- _DATA SHOWN_
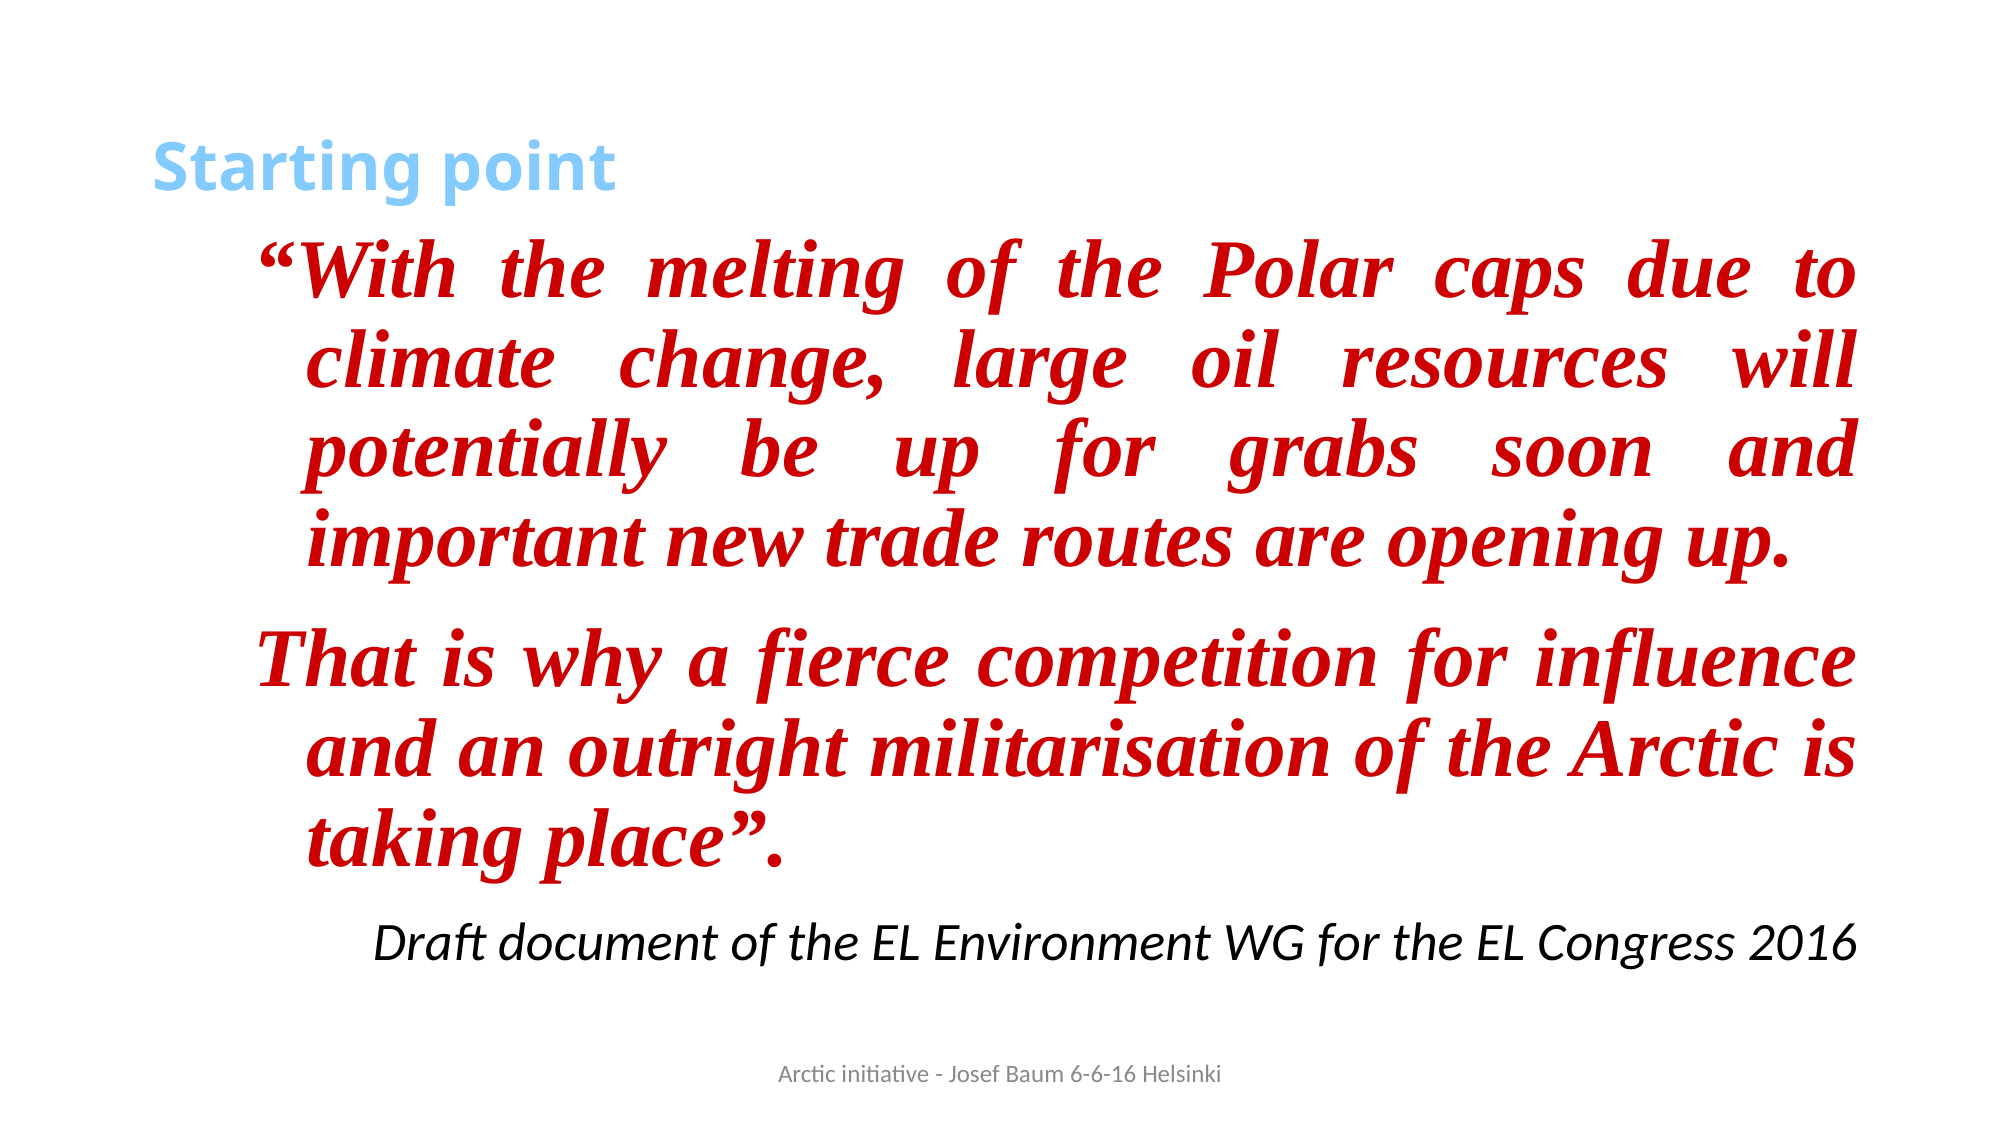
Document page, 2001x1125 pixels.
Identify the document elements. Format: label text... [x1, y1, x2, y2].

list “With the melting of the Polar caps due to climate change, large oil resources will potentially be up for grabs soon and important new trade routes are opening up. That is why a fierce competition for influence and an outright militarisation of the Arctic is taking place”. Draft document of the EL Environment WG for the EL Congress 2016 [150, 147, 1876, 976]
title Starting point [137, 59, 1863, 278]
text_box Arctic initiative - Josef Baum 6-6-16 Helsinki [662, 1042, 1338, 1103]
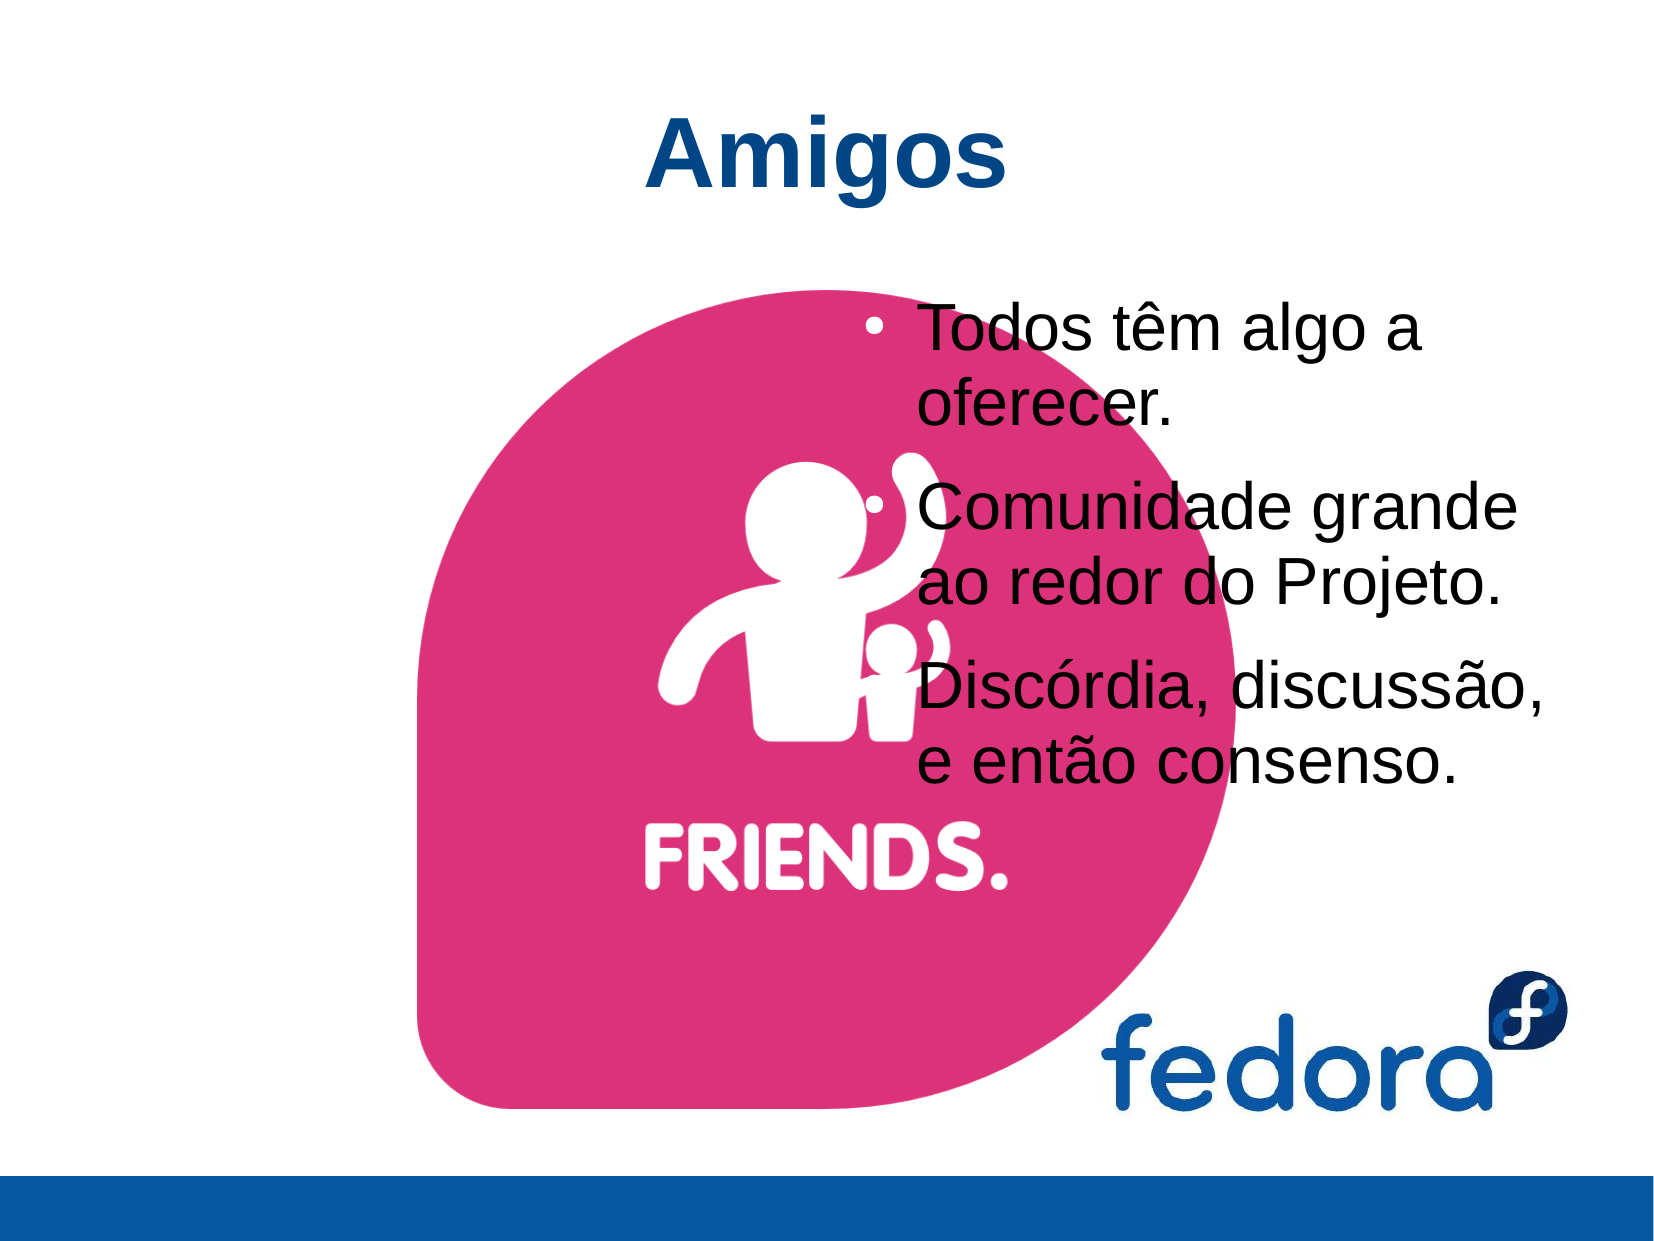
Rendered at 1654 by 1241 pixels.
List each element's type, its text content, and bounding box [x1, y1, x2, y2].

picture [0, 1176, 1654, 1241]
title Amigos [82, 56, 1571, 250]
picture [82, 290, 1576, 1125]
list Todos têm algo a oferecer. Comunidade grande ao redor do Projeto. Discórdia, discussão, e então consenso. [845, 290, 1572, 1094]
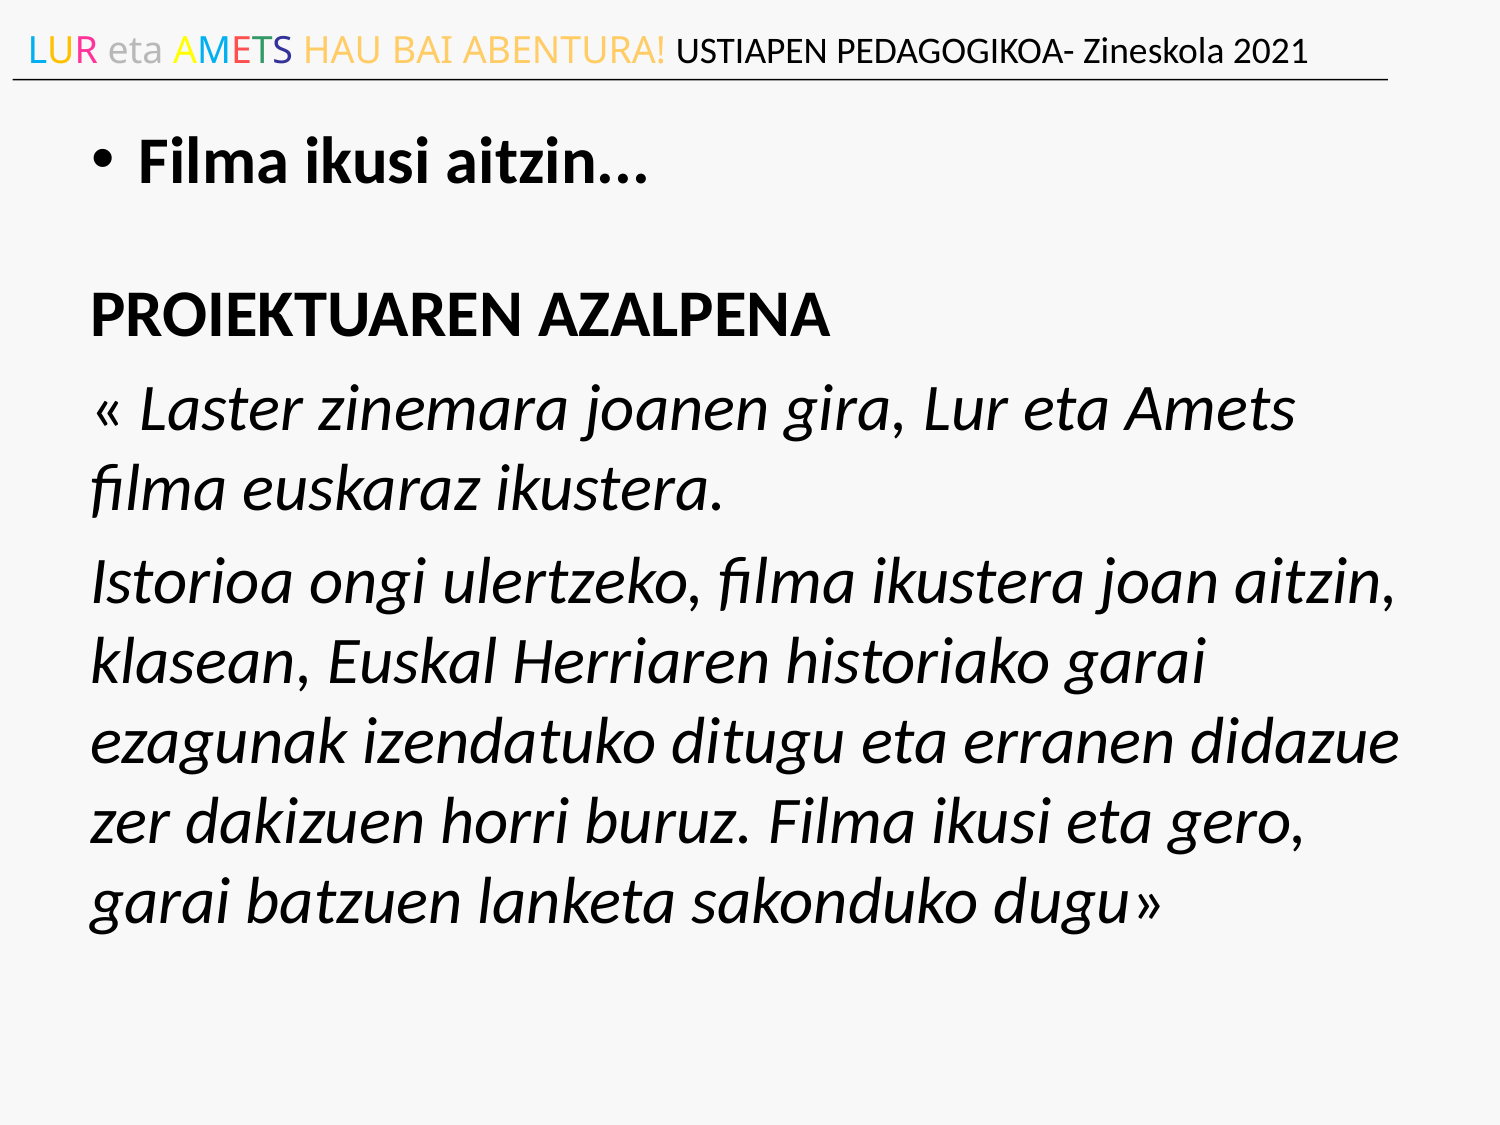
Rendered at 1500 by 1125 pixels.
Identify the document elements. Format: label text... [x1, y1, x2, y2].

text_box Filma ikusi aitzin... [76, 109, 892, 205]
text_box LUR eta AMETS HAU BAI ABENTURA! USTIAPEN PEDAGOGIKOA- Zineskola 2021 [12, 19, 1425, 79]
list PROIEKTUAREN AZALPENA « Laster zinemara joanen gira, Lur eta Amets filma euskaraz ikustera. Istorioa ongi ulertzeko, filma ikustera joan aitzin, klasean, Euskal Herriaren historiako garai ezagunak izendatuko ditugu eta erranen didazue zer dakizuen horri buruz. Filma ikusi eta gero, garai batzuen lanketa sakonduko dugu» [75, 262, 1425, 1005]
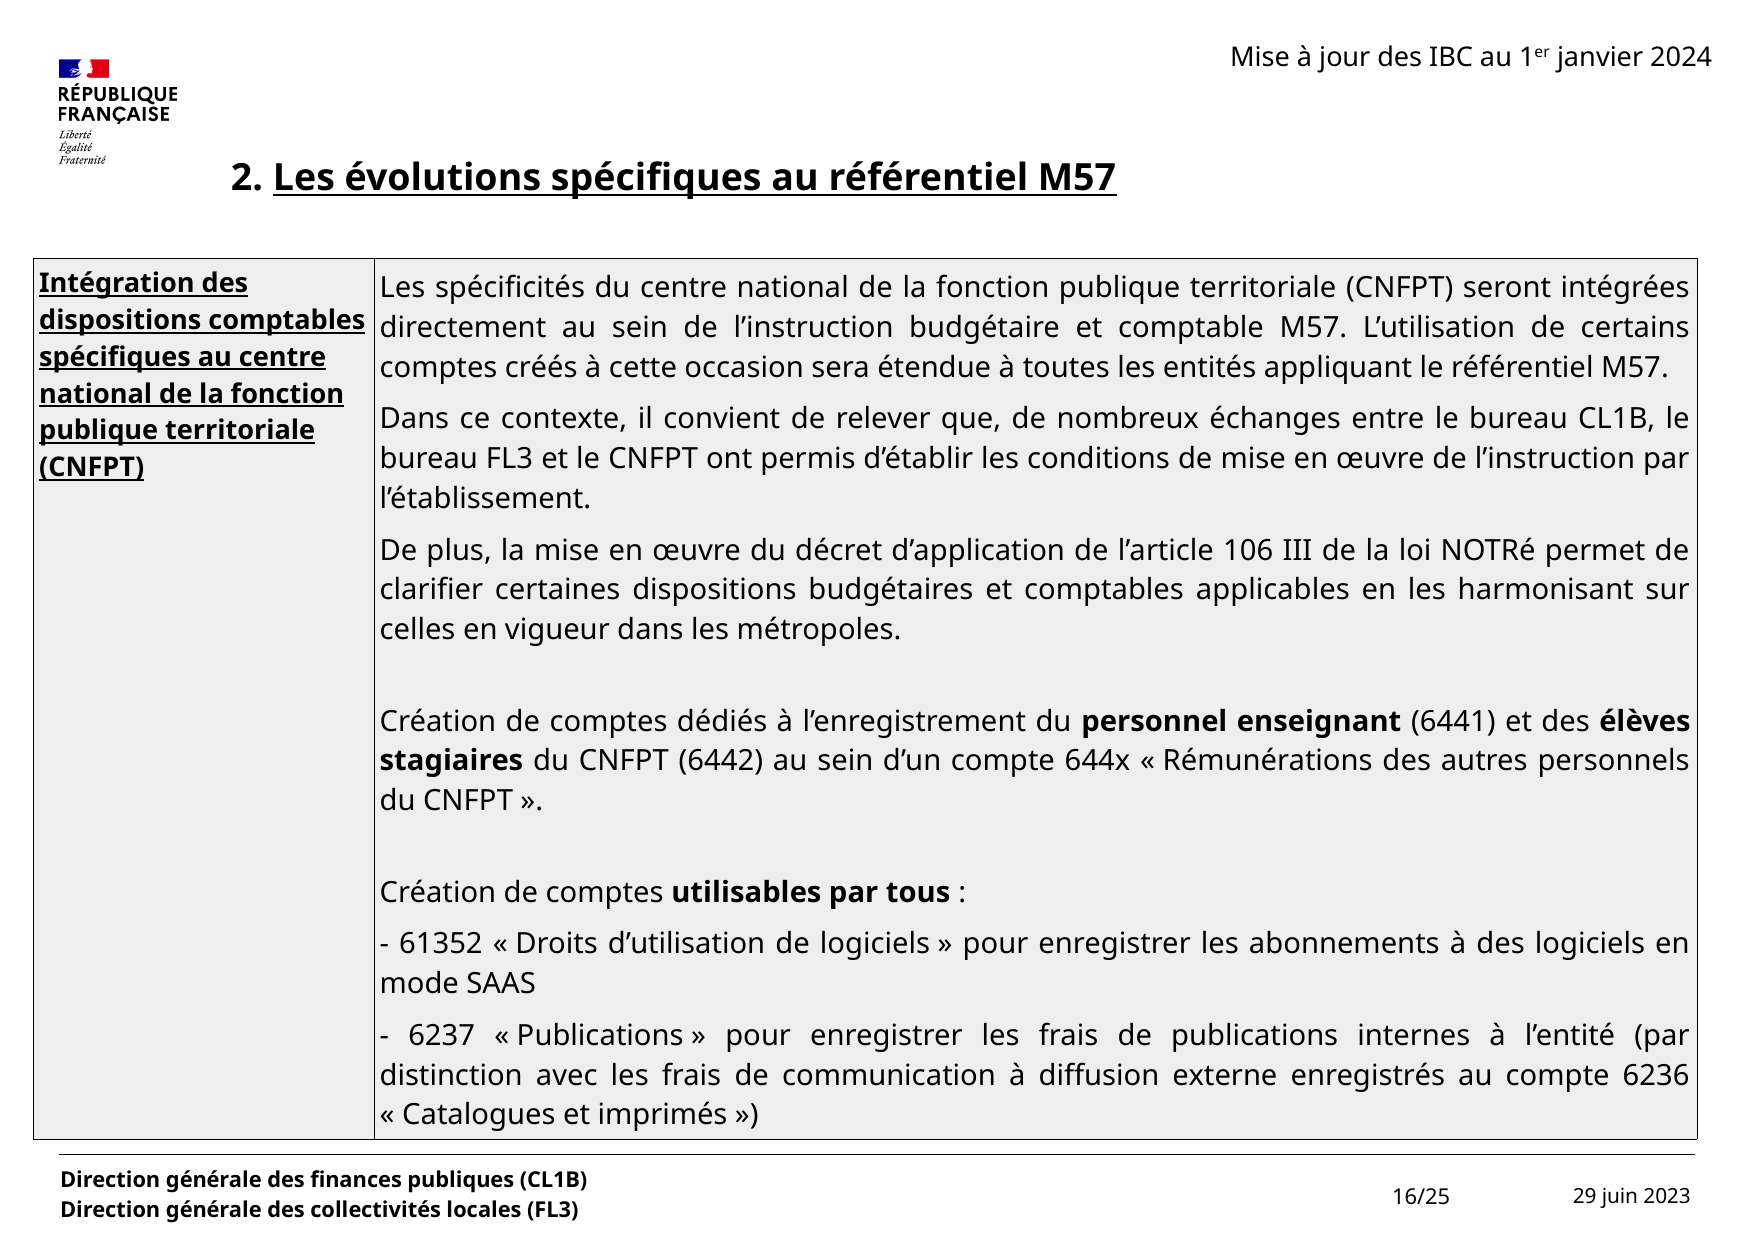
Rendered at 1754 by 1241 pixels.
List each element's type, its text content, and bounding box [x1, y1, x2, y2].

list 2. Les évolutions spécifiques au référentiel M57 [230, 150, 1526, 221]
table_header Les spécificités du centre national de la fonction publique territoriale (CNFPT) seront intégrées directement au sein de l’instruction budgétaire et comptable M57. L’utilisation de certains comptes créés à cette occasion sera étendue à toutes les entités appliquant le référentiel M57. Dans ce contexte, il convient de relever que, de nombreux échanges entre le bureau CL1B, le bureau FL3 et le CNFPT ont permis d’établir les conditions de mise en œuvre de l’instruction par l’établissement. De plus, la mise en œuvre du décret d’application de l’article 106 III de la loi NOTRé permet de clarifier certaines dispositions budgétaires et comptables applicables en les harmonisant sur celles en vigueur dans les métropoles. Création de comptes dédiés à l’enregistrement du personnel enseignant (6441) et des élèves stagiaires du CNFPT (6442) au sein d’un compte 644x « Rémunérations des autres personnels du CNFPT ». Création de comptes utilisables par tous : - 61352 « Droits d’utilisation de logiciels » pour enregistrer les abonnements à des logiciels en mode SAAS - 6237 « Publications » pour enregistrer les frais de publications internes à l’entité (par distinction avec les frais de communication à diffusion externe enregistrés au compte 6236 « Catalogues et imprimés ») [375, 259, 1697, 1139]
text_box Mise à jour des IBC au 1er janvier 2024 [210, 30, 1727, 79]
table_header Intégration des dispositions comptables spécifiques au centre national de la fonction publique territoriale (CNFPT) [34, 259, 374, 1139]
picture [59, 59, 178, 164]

- _WORK REQUIRED_
Copy out, unchanged, the lines of the items starting with the line that contains "Rendered at 1754 by 1241 pixels." and going on through the line that contains "list 2. Les", including both of those lines.

- _OUTPUT_
Rendered at 1754 by 1241 pixels.
List each element's type, its text content, and bounding box [x1, y1, x2, y2].

list 2. Les évolutions spécifiques au référentiel M57 [230, 150, 1526, 221]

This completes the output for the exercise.